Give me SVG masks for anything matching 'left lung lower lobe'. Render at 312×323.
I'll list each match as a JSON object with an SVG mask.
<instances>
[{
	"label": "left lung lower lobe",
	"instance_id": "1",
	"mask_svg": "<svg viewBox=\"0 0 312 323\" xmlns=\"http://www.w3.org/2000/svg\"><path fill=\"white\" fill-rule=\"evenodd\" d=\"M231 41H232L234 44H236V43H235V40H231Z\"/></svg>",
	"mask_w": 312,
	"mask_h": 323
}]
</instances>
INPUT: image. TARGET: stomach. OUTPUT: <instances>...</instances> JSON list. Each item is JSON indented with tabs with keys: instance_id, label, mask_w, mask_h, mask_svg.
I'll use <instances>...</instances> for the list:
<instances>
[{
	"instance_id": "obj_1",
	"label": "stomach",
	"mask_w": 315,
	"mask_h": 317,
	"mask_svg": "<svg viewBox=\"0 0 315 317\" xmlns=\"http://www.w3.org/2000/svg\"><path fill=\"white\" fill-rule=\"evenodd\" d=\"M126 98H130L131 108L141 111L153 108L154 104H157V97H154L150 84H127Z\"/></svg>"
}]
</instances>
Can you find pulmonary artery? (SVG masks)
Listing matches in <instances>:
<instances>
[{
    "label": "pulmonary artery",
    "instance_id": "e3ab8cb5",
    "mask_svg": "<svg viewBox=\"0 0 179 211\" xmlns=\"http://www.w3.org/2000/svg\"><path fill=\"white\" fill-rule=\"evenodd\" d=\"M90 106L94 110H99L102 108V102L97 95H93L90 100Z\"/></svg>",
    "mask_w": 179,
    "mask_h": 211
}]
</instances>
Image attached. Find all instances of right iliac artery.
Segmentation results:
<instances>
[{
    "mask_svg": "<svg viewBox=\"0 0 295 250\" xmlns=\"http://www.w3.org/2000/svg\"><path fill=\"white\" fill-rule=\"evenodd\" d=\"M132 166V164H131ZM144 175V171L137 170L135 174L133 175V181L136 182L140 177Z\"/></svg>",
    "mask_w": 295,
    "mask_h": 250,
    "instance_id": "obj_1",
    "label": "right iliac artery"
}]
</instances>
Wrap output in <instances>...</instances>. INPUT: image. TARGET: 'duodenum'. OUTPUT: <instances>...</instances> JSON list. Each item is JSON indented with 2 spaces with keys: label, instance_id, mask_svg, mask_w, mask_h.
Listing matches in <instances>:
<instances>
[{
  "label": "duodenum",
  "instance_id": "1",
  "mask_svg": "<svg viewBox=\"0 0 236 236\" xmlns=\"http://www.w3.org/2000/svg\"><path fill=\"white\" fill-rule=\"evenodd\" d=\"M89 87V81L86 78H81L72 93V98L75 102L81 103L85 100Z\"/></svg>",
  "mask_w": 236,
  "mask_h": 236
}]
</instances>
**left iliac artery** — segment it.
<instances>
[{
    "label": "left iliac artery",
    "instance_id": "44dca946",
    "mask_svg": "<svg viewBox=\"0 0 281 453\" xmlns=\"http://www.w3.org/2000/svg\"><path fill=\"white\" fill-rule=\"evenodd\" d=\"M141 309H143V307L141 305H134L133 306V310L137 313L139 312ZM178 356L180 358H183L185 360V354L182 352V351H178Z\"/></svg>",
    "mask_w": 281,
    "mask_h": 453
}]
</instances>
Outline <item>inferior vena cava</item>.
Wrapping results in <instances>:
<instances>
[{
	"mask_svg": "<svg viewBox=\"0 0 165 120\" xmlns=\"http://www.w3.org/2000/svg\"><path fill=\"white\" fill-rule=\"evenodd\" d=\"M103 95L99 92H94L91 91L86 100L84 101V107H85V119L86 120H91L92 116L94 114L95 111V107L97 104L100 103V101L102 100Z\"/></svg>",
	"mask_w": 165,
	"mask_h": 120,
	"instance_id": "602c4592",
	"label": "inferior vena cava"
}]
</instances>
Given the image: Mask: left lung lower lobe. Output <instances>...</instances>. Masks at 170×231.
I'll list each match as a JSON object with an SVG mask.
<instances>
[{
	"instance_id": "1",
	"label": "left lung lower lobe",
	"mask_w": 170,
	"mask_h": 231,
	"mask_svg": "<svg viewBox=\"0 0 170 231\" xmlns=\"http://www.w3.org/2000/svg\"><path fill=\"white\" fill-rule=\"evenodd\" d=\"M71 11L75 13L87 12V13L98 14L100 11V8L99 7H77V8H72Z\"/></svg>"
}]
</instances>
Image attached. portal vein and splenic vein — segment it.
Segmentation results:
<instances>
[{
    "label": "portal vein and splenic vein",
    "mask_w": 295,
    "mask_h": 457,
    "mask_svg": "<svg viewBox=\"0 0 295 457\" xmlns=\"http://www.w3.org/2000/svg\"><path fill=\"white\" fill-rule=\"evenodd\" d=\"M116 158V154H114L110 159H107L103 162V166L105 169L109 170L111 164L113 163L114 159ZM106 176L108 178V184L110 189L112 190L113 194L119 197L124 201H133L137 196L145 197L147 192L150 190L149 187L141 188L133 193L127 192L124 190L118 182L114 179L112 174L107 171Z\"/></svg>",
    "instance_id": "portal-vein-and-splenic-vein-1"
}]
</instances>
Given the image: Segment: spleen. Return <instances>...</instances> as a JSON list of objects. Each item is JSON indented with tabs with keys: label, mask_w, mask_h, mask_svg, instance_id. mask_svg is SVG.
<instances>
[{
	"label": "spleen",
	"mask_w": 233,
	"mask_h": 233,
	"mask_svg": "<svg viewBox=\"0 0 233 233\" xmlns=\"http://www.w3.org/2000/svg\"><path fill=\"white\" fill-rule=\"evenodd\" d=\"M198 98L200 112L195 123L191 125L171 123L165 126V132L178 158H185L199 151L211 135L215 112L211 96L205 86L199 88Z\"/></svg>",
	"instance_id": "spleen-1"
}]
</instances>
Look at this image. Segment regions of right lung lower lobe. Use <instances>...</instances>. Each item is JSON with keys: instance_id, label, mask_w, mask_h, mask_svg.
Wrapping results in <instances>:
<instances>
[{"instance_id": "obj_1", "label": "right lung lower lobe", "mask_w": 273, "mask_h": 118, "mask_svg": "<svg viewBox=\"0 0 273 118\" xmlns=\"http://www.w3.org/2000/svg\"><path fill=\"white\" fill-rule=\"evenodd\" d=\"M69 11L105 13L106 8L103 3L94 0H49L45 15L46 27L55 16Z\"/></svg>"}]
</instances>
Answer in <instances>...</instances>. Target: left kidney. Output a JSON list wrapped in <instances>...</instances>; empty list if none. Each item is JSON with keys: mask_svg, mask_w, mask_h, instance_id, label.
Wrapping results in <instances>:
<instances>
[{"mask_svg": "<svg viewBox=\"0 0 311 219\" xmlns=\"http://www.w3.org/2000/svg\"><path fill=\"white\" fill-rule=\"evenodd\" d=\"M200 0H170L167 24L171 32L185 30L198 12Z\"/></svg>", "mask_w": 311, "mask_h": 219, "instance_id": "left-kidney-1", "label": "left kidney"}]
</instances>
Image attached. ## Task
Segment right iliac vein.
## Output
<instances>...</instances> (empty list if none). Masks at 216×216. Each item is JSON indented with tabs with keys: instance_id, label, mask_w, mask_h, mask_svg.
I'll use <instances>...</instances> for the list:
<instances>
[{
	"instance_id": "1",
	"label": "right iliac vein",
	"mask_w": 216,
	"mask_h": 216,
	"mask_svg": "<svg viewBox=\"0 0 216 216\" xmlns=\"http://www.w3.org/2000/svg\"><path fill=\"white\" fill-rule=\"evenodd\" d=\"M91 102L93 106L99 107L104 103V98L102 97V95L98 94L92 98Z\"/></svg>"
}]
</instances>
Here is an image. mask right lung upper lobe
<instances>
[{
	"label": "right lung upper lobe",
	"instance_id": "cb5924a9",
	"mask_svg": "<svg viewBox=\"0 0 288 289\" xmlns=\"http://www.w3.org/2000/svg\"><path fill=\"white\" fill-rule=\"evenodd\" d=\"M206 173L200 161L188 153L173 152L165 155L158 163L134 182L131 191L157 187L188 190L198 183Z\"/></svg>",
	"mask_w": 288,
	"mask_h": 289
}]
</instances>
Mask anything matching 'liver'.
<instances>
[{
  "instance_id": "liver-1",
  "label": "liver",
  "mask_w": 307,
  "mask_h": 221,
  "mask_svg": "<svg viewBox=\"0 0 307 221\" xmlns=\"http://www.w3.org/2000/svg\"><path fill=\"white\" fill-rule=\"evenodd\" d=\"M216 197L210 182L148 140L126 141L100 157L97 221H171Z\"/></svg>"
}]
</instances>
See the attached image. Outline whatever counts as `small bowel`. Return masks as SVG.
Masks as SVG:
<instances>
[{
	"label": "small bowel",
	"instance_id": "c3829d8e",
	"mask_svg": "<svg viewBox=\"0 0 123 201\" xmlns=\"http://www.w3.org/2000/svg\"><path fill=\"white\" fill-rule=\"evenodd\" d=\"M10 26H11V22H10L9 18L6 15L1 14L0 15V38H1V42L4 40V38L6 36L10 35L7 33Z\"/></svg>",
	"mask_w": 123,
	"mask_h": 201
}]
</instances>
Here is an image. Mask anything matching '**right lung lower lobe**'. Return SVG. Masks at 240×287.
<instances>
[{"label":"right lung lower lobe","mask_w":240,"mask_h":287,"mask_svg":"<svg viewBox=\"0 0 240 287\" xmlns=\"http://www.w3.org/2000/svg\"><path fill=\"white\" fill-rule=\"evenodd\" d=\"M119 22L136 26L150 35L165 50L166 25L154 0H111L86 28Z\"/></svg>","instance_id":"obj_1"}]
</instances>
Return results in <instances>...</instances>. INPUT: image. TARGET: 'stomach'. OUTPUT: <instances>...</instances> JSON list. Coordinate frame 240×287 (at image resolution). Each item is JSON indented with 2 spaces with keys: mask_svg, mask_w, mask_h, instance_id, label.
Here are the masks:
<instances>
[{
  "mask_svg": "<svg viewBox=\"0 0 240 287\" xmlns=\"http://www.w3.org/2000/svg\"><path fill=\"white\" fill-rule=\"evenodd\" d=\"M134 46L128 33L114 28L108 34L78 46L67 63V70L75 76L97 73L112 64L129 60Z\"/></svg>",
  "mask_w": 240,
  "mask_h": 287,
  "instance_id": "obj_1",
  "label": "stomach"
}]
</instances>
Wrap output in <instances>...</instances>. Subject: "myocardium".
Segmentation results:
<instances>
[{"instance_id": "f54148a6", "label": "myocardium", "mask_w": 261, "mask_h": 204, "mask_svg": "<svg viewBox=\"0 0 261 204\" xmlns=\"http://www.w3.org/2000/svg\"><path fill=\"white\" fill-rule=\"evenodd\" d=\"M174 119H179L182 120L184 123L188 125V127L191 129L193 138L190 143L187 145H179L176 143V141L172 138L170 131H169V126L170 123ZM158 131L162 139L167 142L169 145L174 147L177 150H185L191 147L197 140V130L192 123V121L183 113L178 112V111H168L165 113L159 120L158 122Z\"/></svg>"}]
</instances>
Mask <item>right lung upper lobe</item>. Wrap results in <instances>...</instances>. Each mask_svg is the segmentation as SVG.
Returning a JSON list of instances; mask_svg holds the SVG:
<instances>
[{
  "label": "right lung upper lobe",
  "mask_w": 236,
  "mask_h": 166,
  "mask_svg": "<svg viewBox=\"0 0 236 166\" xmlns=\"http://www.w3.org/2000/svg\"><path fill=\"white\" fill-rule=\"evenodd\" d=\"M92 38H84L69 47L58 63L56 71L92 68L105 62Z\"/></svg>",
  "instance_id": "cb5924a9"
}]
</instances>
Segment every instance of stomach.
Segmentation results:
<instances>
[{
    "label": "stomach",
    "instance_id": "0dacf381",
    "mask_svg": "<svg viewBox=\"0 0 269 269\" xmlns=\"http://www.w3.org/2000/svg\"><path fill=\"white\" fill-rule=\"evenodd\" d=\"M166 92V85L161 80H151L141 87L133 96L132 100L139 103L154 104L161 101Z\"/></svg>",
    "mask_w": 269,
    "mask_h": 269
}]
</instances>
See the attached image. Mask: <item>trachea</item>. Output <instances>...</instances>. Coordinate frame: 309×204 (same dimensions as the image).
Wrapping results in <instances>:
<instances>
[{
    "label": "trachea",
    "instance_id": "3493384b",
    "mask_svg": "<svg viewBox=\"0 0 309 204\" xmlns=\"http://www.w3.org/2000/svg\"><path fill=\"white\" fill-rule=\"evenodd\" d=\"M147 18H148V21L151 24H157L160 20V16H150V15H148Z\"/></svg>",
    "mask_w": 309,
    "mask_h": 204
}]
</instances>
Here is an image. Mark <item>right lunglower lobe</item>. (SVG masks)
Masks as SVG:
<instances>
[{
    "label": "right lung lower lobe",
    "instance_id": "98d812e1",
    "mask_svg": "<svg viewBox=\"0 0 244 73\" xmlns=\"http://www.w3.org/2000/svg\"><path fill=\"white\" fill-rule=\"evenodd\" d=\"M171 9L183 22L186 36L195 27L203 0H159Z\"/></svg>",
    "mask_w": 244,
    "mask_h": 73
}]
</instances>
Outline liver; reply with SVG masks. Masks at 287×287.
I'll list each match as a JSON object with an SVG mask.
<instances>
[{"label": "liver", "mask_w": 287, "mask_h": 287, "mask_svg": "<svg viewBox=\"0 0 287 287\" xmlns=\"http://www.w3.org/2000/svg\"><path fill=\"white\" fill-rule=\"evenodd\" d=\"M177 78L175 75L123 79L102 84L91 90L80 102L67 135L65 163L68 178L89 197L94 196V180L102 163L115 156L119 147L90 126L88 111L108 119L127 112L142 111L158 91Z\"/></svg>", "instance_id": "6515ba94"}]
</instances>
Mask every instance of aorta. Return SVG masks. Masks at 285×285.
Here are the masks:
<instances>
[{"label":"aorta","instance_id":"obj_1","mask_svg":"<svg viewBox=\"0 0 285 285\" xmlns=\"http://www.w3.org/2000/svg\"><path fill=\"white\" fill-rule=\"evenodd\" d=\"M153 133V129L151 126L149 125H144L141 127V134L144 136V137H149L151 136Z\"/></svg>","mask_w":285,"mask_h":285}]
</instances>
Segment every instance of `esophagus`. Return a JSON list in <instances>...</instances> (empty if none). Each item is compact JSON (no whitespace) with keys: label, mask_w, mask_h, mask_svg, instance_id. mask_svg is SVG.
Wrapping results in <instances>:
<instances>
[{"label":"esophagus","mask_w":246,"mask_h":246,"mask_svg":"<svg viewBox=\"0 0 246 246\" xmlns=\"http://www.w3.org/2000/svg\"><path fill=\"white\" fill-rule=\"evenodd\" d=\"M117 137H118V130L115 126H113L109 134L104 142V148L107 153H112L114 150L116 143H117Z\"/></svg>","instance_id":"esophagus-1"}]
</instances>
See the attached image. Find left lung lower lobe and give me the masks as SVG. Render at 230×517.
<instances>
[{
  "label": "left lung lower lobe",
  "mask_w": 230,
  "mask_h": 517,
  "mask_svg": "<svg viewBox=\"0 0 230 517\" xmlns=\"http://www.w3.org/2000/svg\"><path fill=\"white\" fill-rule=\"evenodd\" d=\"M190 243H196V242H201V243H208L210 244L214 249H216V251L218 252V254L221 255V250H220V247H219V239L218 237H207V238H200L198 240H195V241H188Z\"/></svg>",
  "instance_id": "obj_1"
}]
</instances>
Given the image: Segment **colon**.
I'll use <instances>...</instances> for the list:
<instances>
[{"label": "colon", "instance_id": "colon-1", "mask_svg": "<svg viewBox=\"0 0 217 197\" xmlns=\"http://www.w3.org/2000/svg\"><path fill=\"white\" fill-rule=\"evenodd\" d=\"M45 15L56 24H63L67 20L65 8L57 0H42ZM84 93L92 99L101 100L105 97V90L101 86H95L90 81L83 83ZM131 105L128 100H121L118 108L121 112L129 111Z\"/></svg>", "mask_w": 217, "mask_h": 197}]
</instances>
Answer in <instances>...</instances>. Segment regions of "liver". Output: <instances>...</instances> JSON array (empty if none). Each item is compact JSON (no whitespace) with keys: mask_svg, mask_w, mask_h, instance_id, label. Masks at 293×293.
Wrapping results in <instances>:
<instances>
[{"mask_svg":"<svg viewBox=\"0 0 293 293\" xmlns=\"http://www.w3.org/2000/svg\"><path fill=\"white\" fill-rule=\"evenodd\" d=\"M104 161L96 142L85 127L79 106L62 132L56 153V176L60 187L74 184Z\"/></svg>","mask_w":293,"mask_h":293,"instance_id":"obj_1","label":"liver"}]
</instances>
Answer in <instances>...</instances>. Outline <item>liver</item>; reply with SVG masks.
──────────────────────────────
Please print the items verbatim, starting with the line that contains "Answer in <instances>...</instances>. Segment" and going on through the end of the items.

Answer in <instances>...</instances>. Segment regions of "liver". Output: <instances>...</instances> JSON array (empty if none). Each item is compact JSON (no whitespace) with keys: mask_svg, mask_w, mask_h, instance_id, label. Masks at 293×293.
Wrapping results in <instances>:
<instances>
[{"mask_svg":"<svg viewBox=\"0 0 293 293\" xmlns=\"http://www.w3.org/2000/svg\"><path fill=\"white\" fill-rule=\"evenodd\" d=\"M104 161L96 142L85 127L79 106L62 132L56 153V176L60 187L74 184Z\"/></svg>","mask_w":293,"mask_h":293,"instance_id":"obj_1","label":"liver"}]
</instances>
Answer in <instances>...</instances>. Outline <item>liver</item>; reply with SVG masks.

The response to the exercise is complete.